I was mortified. We were in a restaurant in Trump Tower. I worried he’d be overheard. But he went on, “Besides that, I’ve got to tell you something else: I think the guy is lazy, and it’s probably not his fault because laziness is a trait in blacks. It really is. I believe that. It’s not anything they can control.”
Laziness as a "trait" in blacks (or individuals of any racial group) would be a reference to an inherited characteristic- nature not nurture.
Fast forward to December of 2023, passing over numerous pejorative remarks about people based upon their race, color, national origin or gender, to one particularly revealing remark. During a campaign appearance
“They let — I think the real number is 15, 16 million people into our country. When they do that, we got a lot of work to do. They’re poisoning the blood of our country,” Trump told the crowd at a rally in New Hampshire. “That’s what they’ve done. They poison mental institutions and prisons all over the world, not just in South America, not just to three or four countries that we think about, but all over the world. They’re coming into our country from Africa, from Asia, all over the world.”
Trump then repeated the use of “poisoning” in a post on his social media website Truth Social, saying overnight in an all-caps post, that “illegal immigration is poisoning the blood of our nation. They’re coming from prisons, from mental institutions — from all over the world.”

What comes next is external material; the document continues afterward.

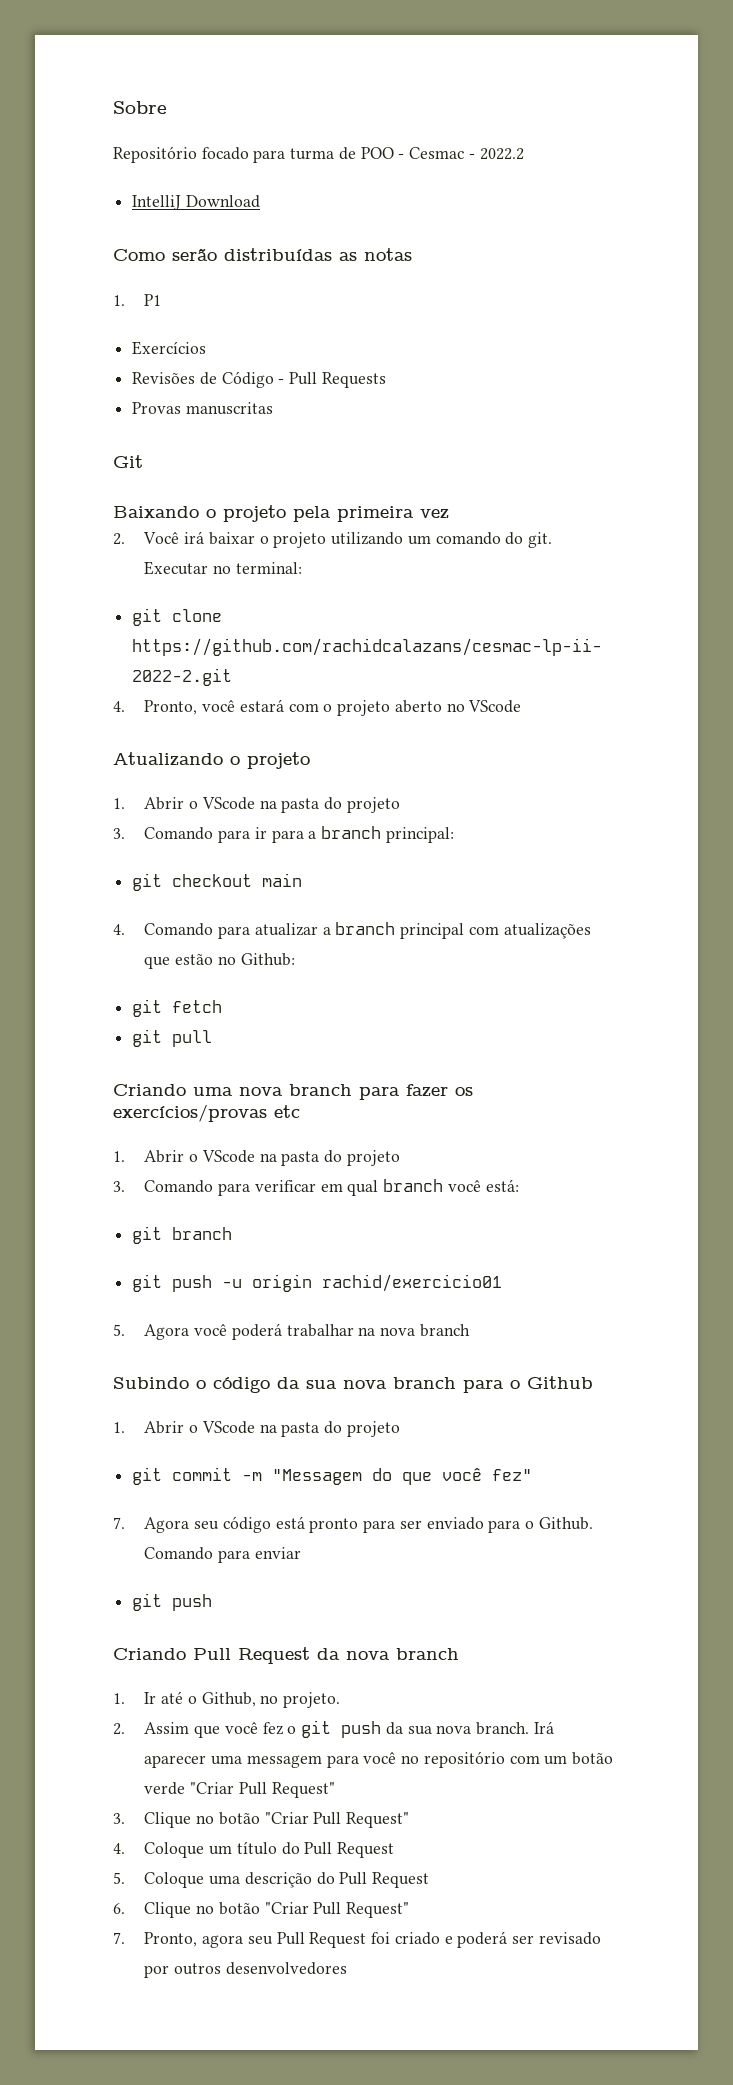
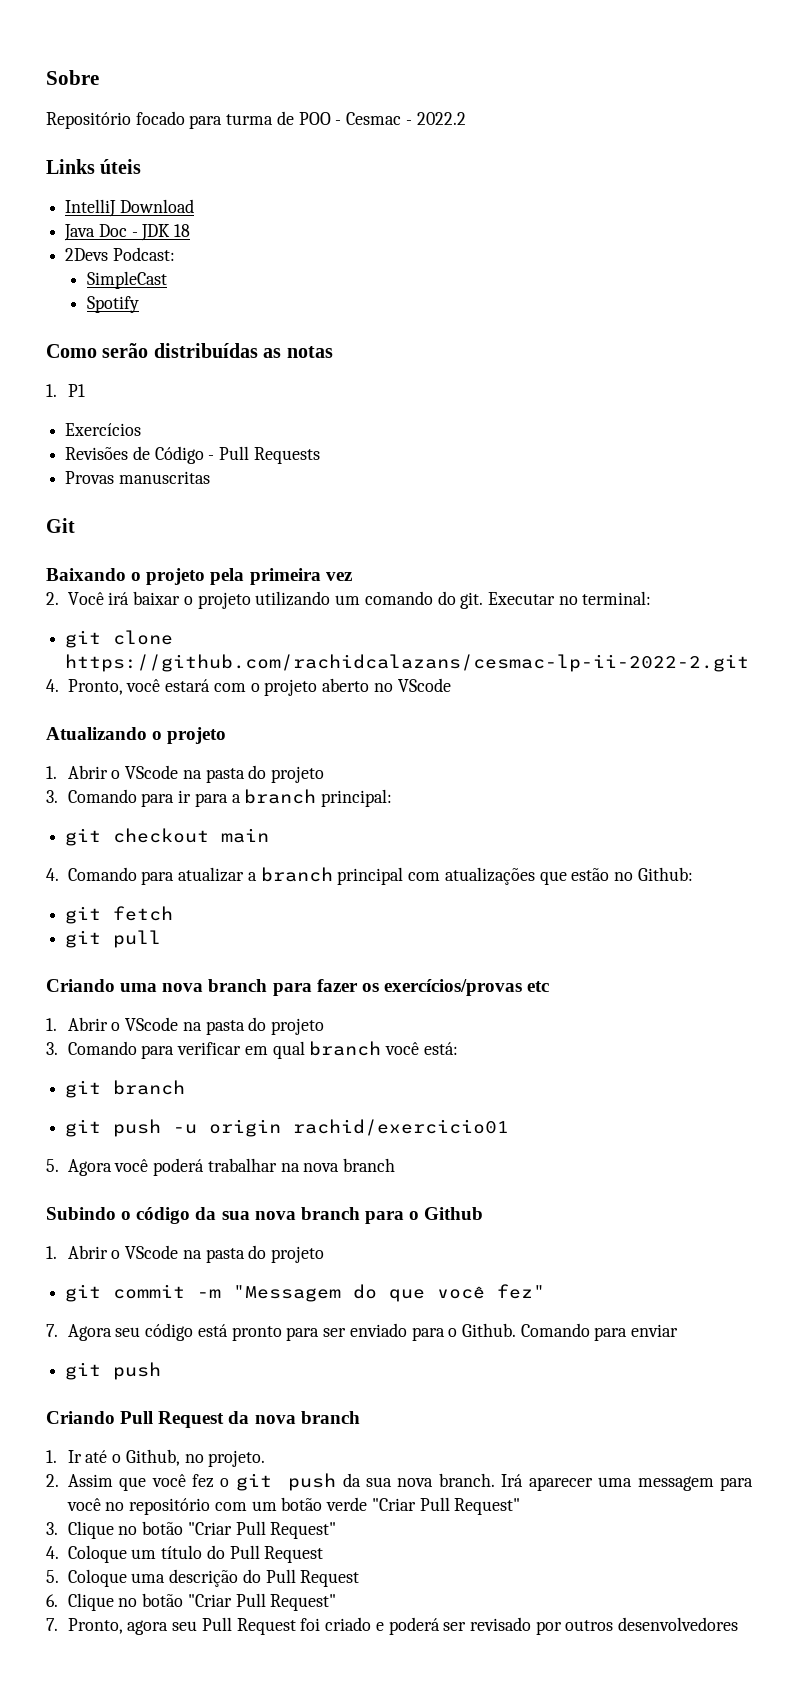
(524, 154) none -> [46,159,142,174] // Links úteis
(260, 201) none -> [64,224,191,241] [65,247,175,261] [86,271,167,289] [86,296,139,313] // Java Doc - JDK 18 // 2Devs Podcast: // SimpleCast // Spotify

The term “blood poisoning” was used by Hitler in his manifesto “Mein Kampf,” in which he criticized immigration and the mixing of races. “All great cultures of the past perished only because the originally creative race died out from blood poisoning,” Hitler wrote.
This wasn't a teenager, or an adult who has experienced an unusually secluded upbringing somewhere. This was a former President of the United States of America announcing as clearly as he could that he is a flat-out racist.
Nonetheless, one member of the House of Representatives, a close ally of Donald Trump, says the President couldn't be a racist because the two of them are pals. Well, that settles that, I suppose.